I have a Kafka Streams processor that consumes three topics and tries to merge (Joining operation) them on the key. After joining successfully, it does some aggregation and then pushes results to the target topic. After the application runs for the first time, it tries to consume all data from those topics. Two of those topics use like lookup table, which means that I need to consume all data from the beginning. But one of those topics is my main topic. So I need to consume from the latest. But my application consumes all Kafka topics from the beginning. So I want to consume two topics from the start and one from the latest. I'm using Spring Cloud Stream, Kafka Streams Binder. Here are my configs and some code snippets;
Application.yaml :
spring.cloud.stream.function.definition: processName;
spring.cloud.stream.kafka.streams.binder.functions.processName.applicationId: myappId
spring.cloud.stream.bindings.processName-in-0.destination: mainTopic
spring.cloud.stream.bindings.processName-in-0.consumer.group: mainTopic-cg
spring.cloud.stream.bindings.processName-in-0.consumer.startOffset: latest
spring.cloud.stream.bindings.processName-in-1.destination: secondTopic
spring.cloud.stream.bindings.processName-in-1.consumer.group: secondTopic-cg
spring.cloud.stream.bindings.processName-in-1.consumer.startOffset: earliest
spring.cloud.stream.bindings.processName-in-2.destination: thirdTopic
spring.cloud.stream.bindings.processName-in-2.consumer.group: thirdTopic-cg
spring.cloud.stream.bindings.processName-in-2.consumer.startOffset: earliest
spring.cloud.stream.bindings.processName-out-0.destination: otputTopics
spring.cloud.stream.kafka.streams.binder.replication-factor: 1
spring.cloud.stream.kafka.streams.binder.configuration.commit.interval.ms: 10000
spring.cloud.stream.kafka.streams.binder.configuration.state.dir: state-store
Streams processor:
public Function<KStream<String, MainTopic>,
Function<KTable<String, SecondTopic>,
Function<KTable<String, ThirdTopic>,
KStream<String, OutputTopic>>>> processName(){
return mainTopicKStream -> (
secondTopicTable -> (
thirdTopicKTable -> (
aggregateOperations.AggregateByAmount(
joinOperations.JoinSecondThirdTopic(mainTopicKStream ,secondTopicTable ,thirdTopicKTable )

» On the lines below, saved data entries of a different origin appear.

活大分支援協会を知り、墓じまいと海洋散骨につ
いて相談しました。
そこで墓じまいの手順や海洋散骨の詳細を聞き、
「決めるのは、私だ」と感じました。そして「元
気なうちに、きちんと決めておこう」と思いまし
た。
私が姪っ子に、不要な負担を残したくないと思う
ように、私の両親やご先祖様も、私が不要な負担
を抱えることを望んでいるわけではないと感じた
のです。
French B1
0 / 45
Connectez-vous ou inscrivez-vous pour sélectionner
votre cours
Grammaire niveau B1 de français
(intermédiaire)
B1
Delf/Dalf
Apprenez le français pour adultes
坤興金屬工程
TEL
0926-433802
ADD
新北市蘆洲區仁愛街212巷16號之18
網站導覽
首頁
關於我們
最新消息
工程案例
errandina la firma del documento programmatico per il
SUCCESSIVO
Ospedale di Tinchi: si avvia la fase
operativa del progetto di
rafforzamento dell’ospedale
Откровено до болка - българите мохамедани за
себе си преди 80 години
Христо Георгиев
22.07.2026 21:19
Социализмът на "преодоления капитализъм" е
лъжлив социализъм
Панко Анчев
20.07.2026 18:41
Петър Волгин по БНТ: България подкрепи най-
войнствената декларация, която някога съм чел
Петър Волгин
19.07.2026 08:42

.filter((k,v) -> v.IsOk() != 4)
.groupByKey(Grouped.with(AppSerdes.String(), AppSerdes.OutputTopic()))
, TimeWindows.of(Duration.ofMinutes(1)).advanceBy(Duration.ofMinutes(1))
).toStream()
)
));
}
A couple of points. When you have a Kafka Streams application using Spring Cloud Stream binder, you do not need to set group
information on the bindings, just your applicationId
setup is sufficient. Therefore, I suggest removing those 3 group
properties from your configuration. Another thing is that any consumer specific binding properties when using Kafka streams binder needs to be set under spring.cloud.stream.kafka.streams.bindings.<binding-name>.consumer...

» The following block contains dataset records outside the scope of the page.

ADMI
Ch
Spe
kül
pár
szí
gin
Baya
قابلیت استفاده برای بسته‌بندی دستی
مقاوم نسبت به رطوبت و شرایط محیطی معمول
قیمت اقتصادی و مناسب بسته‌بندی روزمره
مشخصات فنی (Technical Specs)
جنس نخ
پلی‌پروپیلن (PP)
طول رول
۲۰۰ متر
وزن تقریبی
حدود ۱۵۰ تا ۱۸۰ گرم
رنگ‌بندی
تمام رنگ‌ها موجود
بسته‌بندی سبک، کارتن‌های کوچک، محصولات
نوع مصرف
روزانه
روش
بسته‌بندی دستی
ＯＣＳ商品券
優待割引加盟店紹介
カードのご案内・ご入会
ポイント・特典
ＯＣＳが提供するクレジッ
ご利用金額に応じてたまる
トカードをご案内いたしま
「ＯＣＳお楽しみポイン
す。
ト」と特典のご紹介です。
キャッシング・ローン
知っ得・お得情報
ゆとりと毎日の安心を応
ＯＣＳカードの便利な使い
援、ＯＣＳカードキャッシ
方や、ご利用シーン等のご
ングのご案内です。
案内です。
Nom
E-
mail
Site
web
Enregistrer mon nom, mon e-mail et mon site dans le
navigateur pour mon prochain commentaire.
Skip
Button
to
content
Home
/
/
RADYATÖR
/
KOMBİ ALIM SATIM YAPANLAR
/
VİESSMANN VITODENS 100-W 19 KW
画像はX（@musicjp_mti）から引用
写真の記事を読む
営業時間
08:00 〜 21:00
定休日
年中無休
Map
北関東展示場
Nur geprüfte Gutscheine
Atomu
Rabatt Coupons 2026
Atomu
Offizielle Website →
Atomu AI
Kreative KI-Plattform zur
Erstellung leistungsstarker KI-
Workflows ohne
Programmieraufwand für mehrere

. This is mentioned in this section of the docs. Please change your startOffset
configuration accordingly. Also, look at the same section of the docs for an explanation of the semantics for using startOffset
in Kafka Streams binder. Basically, the start offset
property is honored only when you start the application for the first time. By default it is earliest
when there are no committed offsets, but you can override to latest
using the property. You can materialize the incoming KTable
s as state stores and thus have access to all the lookup data.